In November, Braddock said Jordan Cove was now “cautiously proceeding” with “the critical steps necessary to secure all of the approvals and consents” needed to construct and operate Jordan Cove in dual-use configuration. He anticipated that to be a two-year process.
Like Jordan Cove, the related 234-mile, 36-inch Pacific Connector Pipeline Project has FERC approval, but it is working its way through various state and federal land-use and environmental permitting processes that will take at least another 12-15 months, according to Braddock. The switch to an export location won’t change much for the consortium pipeline, he says.
The former Sempra LNG leader, Hulse, would not comment on prospective West Coast projects in Canada or the United States, preferring to stick with his conviction about virgin sites having more costly unknowns than existing LNG receipt facilities. To Hulse, the economics are superior for the existing sites.
“All I would say is that when you have a brownfield in a key location, you have an economic advantage and you have taken a good portion of the risk out of the project,” he said in December in an extensive interview.
“You’ve already constructed a lot of the facilities that take a lot of manpower during construction, so for that part of the project the risk has been removed.” The engineering and logistics, aside from political/regulatory considerations, easily fall into place, according to Hulse.
What is really involved in developing an export capability?
“On the liquefaction side, you have much larger components, you order them in advance, you know the prices of the equipment, you install them and then in effect hook them up, so your man-hours to the total cost are much lower than if you were still building tanks and marine facilities,” Hulse says.
There are contractors in the U.S. that have built these overseas, but Hulse thinks probably the best place to build one of these facilities is in the Gulf of Mexico. “They are probably the standard in the global industry by which productivity is measured.”
He sees “potentially thousands of jobs” in the energy sector that could be created by an export movement. That includes thousands of construction jobs and many permanent jobs going forward.

What is being asked: Please extend the article on LNG export projects with a few more paragraphs, picking up after its final sentence about jobs. The data that follows comes from a separate source and is unrelated to the article above.

(Entries drawn from a collection)
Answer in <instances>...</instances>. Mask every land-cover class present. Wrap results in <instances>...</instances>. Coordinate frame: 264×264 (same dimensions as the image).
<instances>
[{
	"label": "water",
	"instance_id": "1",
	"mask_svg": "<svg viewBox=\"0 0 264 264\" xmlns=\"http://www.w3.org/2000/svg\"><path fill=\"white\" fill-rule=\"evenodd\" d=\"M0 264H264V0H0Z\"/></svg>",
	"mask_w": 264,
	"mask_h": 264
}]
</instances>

Final answer:
“The economic pull for this kind of thing would be tremendous for this country,” Hulse says. “So when we take a look at all of this, there are some very compelling [national interest] reasons from the standpoint of GDP, balance-of-payments, jobs-creation and other reasons why these [LNG exports] would be very good projects for the economy and the future of the country.”
Like TransCanada and other infrastructure companies, Sempra sees its role as developing infrastructure with the backing of long-term contracts with highly creditworthy companies. “That is kind of the nature of our business. We will not put our shareholders at risk for large market flings,” Hulse says.
Sempra senior executives say they have received substantial interest in LNG exports from gas producers who are willing to take on the risk of signing export contracts, according to Hulse. The producers are “very interested in an export capability at Cameron and they are the people who could handle that added risk in seeking increased value for their gas. They’re like anybody else who produces and delivers a commodity.”
Sempra has submitted an export application to DOE for 12 million tons annually, which would be 1.7-1.8 Bcf/d equivalent. The GOM is a global center for technology and workforce expertise to build these facilities, according to Hulse and others.
For the gas industry, LNG exports appear to be a certain part of future U.S. developments. It is just a question of when and how extensive they will be. And Ziff Energy’s Gwozd would add another question, when and where they can become of long-term value to investors?